**PROBLEM STATEMENT**.
Copy out the lines below word for word, leaving out every picture.

**WORKING DATA**.

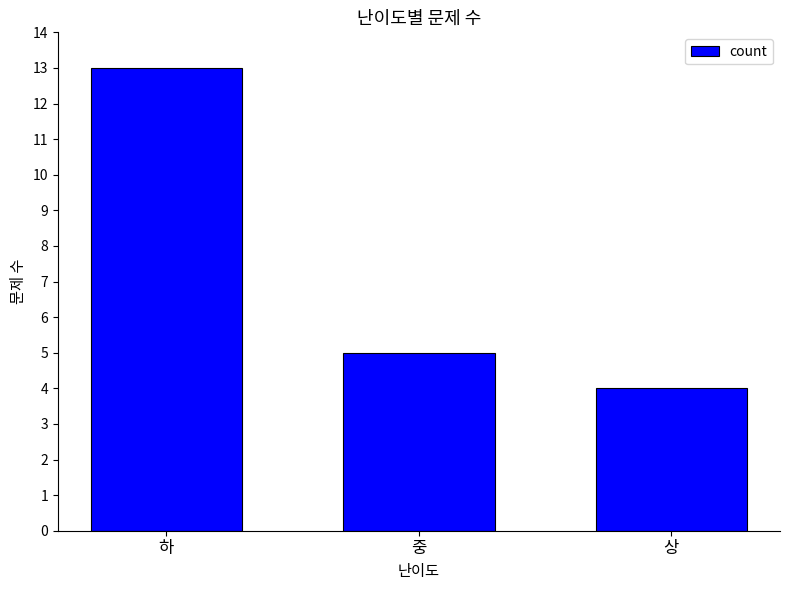

What is the difference between the second highest and minimum values?

1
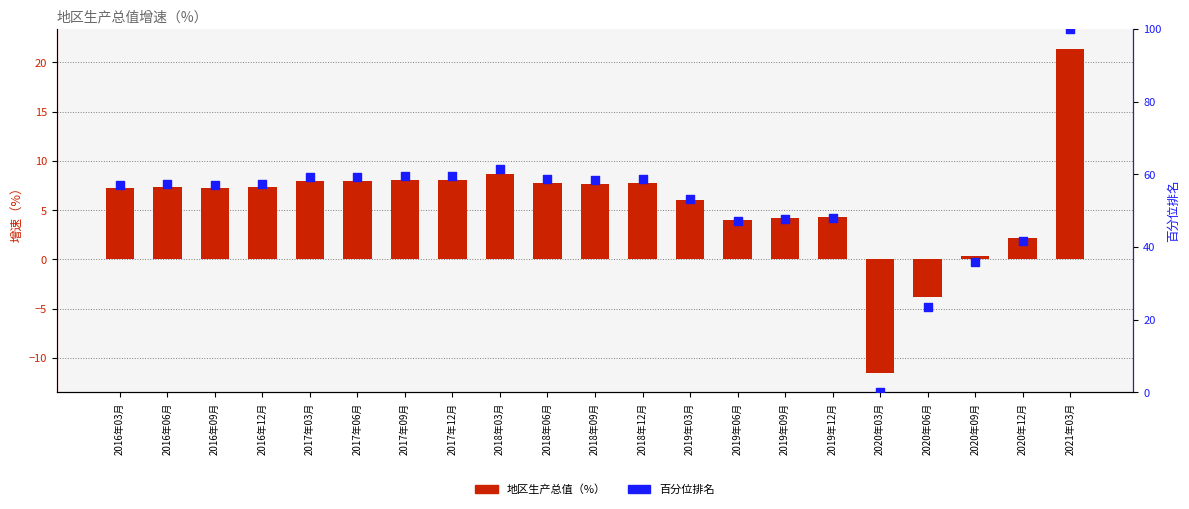

Which series has the largest total across all categories?

百分位排名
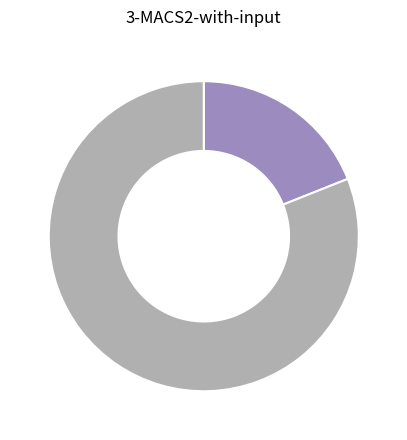

Is there a majority slice in this chart?

Yes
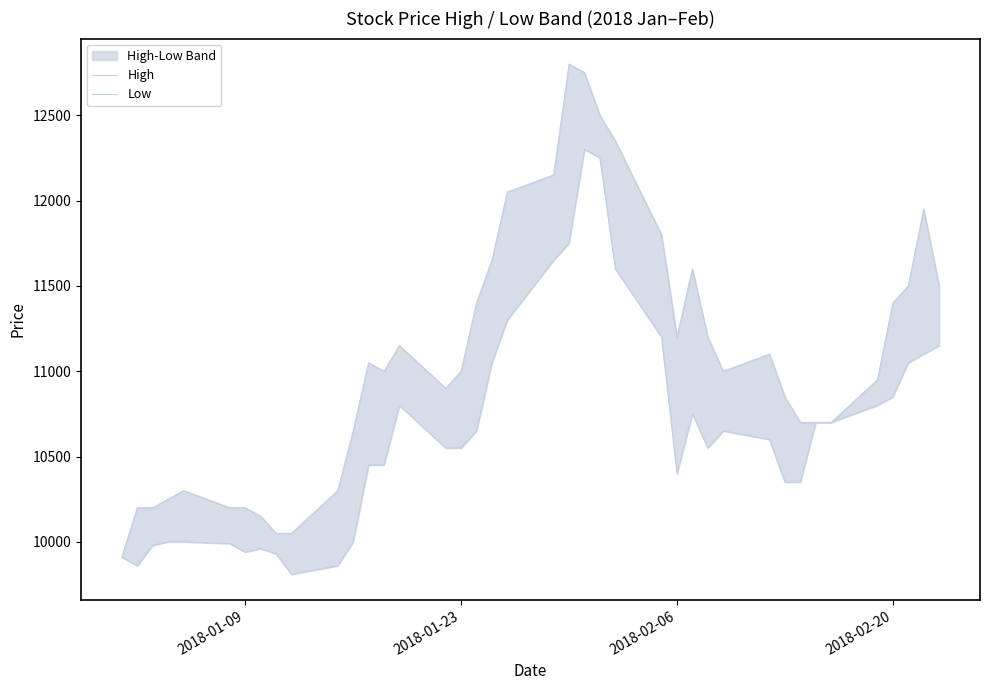

What is the highest value of the High series?

12800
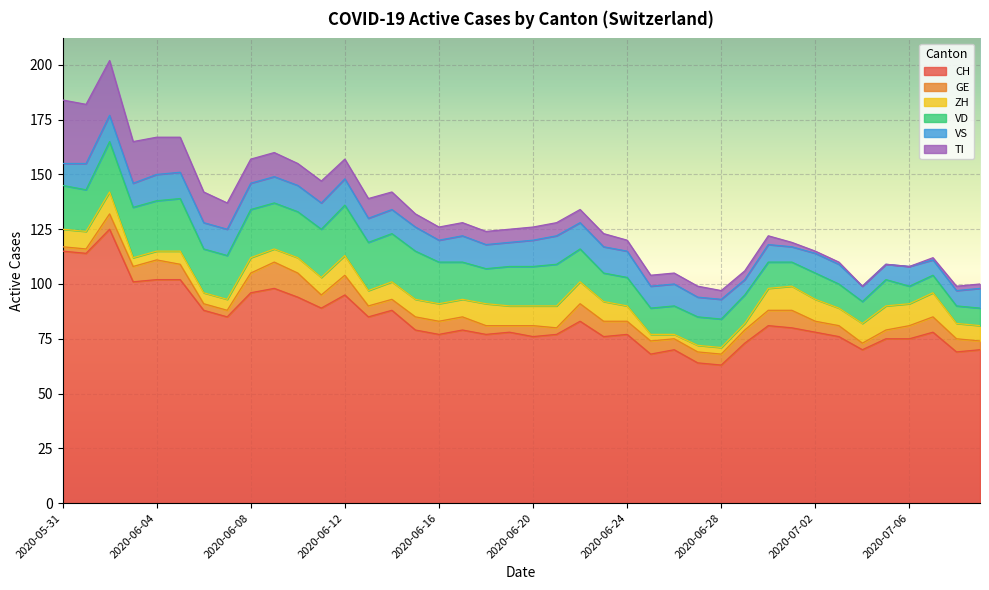

Reading left to right, extract all data points from this chart.

CH: 115	114	125	101	102	102	88	85	96	98	94	89	95	85	88	79	77	79	77	78	76	77	83	76	77	68	70	64	63	73	81	80	78	76	70	75	75	78	69	70
GE: 2	2	7	7	9	7	3	3	9	12	11	6	9	5	5	6	6	6	4	3	5	3	8	7	6	6	5	5	5	6	7	8	5	5	3	4	6	7	6	4
ZH: 8	8	10	4	4	6	5	5	7	6	7	8	9	7	8	8	8	8	10	9	9	10	10	9	7	3	2	3	3	3	10	11	10	8	9	11	10	11	7	7
VD: 20	19	23	23	23	24	20	20	22	21	21	22	23	22	22	22	19	17	16	18	18	19	15	13	13	12	13	13	13	13	12	11	12	11	10	12	8	8	8	8
VS: 10	12	12	11	12	12	12	12	12	12	12	12	12	11	11	11	10	12	11	11	12	13	12	12	12	10	10	9	9	7	8	7	9	9	7	7	9	7	7	9
TI: 29	27	25	19	17	16	14	12	11	11	10	10	9	9	8	6	6	6	6	6	6	6	6	6	5	5	5	5	4	4	4	2	1	1	0	0	0	1	2	2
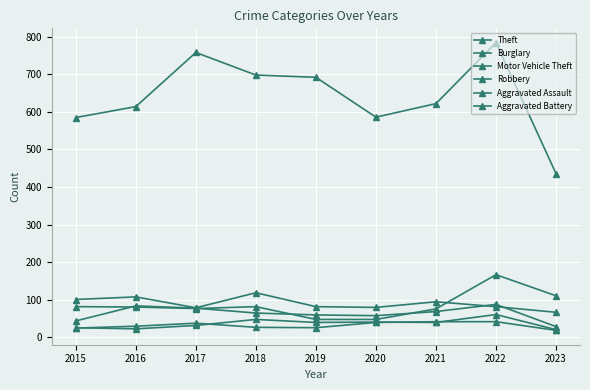

True or false: Aggravated Assault and Burglary cross at least once.

False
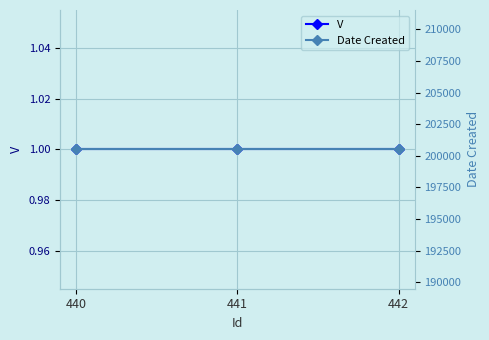

What is the approximate value of Date Created at 442?

200504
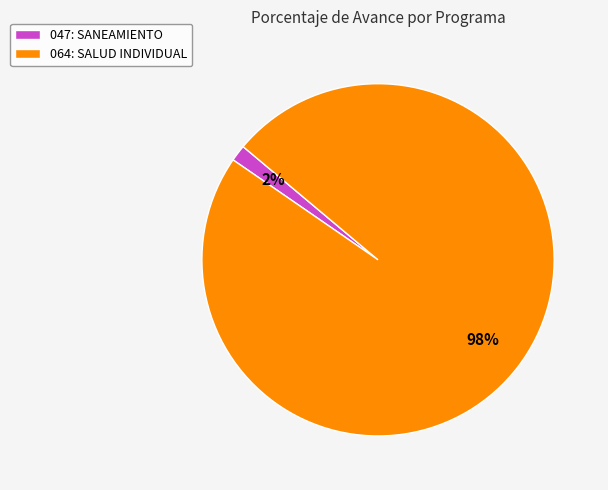

Which slice represents more than half of the pie?

064: SALUD INDIVIDUAL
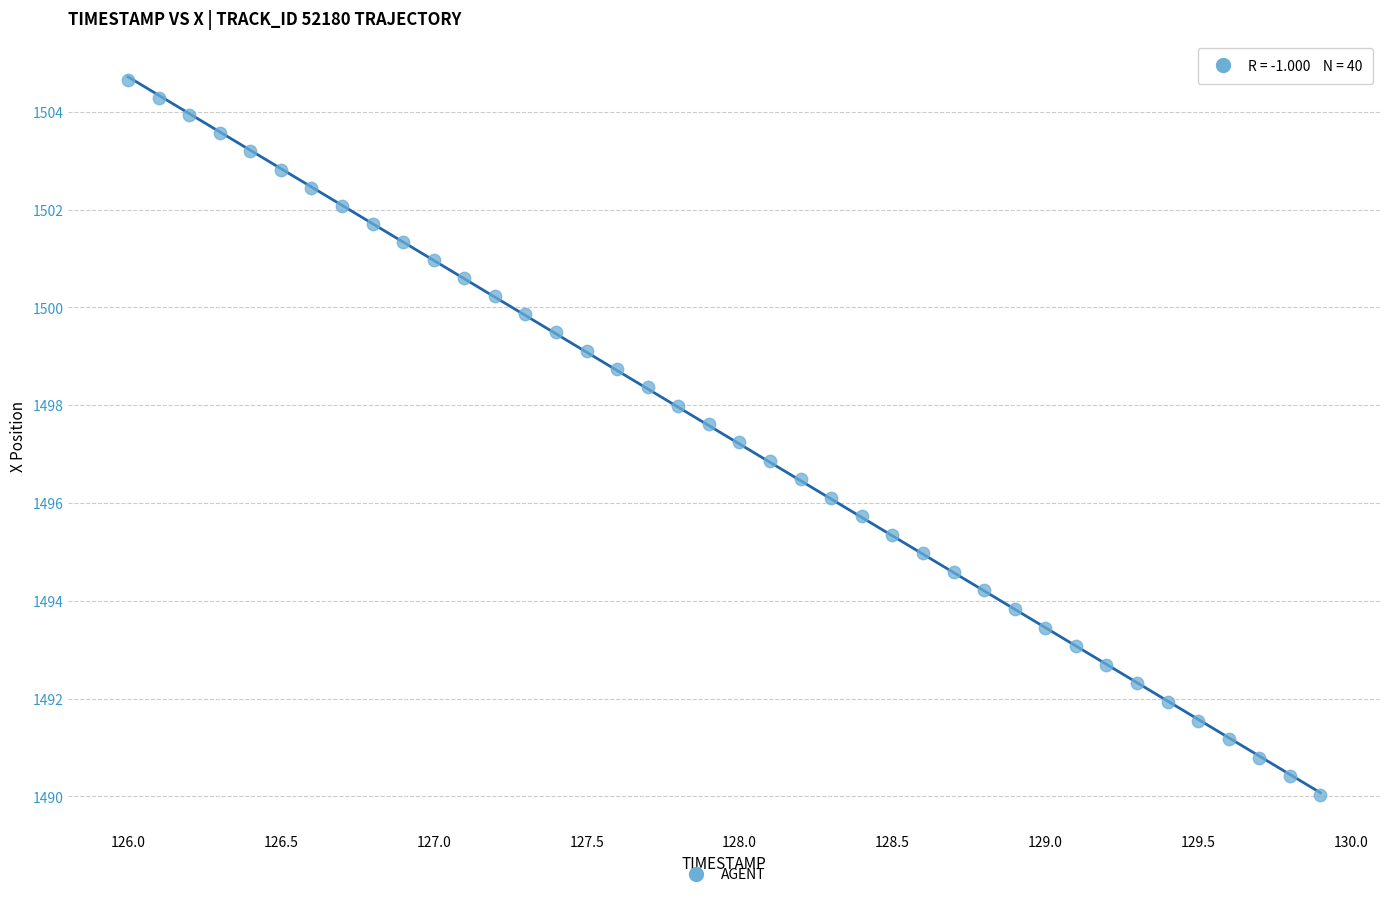

What is the range of X values (max minus min)?

3.9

**OUTPUT OF THE TASK**.
What is the difference between the second highest and minimum values?

1

Which series has the largest total across all categories?

百分位排名

Is there a majority slice in this chart?

Yes

What is the highest value of the High series?

12800

Reading left to right, extract all data points from this chart.

CH: 115	114	125	101	102	102	88	85	96	98	94	89	95	85	88	79	77	79	77	78	76	77	83	76	77	68	70	64	63	73	81	80	78	76	70	75	75	78	69	70
GE: 2	2	7	7	9	7	3	3	9	12	11	6	9	5	5	6	6	6	4	3	5	3	8	7	6	6	5	5	5	6	7	8	5	5	3	4	6	7	6	4
ZH: 8	8	10	4	4	6	5	5	7	6	7	8	9	7	8	8	8	8	10	9	9	10	10	9	7	3	2	3	3	3	10	11	10	8	9	11	10	11	7	7
VD: 20	19	23	23	23	24	20	20	22	21	21	22	23	22	22	22	19	17	16	18	18	19	15	13	13	12	13	13	13	13	12	11	12	11	10	12	8	8	8	8
VS: 10	12	12	11	12	12	12	12	12	12	12	12	12	11	11	11	10	12	11	11	12	13	12	12	12	10	10	9	9	7	8	7	9	9	7	7	9	7	7	9
TI: 29	27	25	19	17	16	14	12	11	11	10	10	9	9	8	6	6	6	6	6	6	6	6	6	5	5	5	5	4	4	4	2	1	1	0	0	0	1	2	2

True or false: Aggravated Assault and Burglary cross at least once.

False

What is the approximate value of Date Created at 442?

200504

Which slice represents more than half of the pie?

064: SALUD INDIVIDUAL

What is the range of X values (max minus min)?

3.9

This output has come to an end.